• _GOAL OF THE EXERCISE_
Convert the records below, from their first line through the line containing "לשקול כיצד ניתן", inclusive, into a Markdown table with the columns Row and Text. Number each line, and leave out blank lines.

• _GIVEN DATA_
━━━

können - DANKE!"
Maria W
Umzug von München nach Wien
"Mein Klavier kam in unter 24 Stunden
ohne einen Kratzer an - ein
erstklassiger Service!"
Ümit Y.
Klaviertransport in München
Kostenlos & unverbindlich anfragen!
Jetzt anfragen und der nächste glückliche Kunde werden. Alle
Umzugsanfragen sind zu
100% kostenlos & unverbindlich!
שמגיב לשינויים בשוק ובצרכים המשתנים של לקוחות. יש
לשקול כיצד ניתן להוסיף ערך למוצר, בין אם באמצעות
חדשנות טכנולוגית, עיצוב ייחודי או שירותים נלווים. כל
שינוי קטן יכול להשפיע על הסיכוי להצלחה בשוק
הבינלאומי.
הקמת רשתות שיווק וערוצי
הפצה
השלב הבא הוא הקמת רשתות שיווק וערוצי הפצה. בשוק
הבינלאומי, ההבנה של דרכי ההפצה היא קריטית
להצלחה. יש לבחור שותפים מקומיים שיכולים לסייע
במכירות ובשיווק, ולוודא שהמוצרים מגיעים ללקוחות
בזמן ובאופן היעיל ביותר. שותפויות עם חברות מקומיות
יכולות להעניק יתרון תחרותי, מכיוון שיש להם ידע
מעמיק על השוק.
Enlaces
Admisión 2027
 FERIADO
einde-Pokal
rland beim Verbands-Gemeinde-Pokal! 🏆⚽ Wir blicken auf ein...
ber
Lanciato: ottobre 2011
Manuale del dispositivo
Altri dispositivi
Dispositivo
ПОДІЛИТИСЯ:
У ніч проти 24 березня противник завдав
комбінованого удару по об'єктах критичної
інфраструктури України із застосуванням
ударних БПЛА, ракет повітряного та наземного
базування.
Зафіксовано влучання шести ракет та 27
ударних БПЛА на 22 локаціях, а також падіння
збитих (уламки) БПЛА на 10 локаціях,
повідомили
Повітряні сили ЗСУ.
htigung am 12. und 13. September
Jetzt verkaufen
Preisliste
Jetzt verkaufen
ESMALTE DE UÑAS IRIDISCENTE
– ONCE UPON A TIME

━━━

• _FINISHED TASK_
| Row | Text |
|---|---|
| 1 | können - DANKE!" |
| 2 | Maria W |
| 3 | Umzug von München nach Wien |
| 4 | "Mein Klavier kam in unter 24 Stunden |
| 5 | ohne einen Kratzer an - ein |
| 6 | erstklassiger Service!" |
| 7 | Ümit Y. |
| 8 | Klaviertransport in München |
| 9 | Kostenlos & unverbindlich anfragen! |
| 10 | Jetzt anfragen und der nächste glückliche Kunde werden. Alle |
| 11 | Umzugsanfragen sind zu |
| 12 | 100% kostenlos & unverbindlich! |
| 13 | שמגיב לשינויים בשוק ובצרכים המשתנים של לקוחות. יש |
| 14 | לשקול כיצד ניתן להוסיף ערך למוצר, בין אם באמצעות |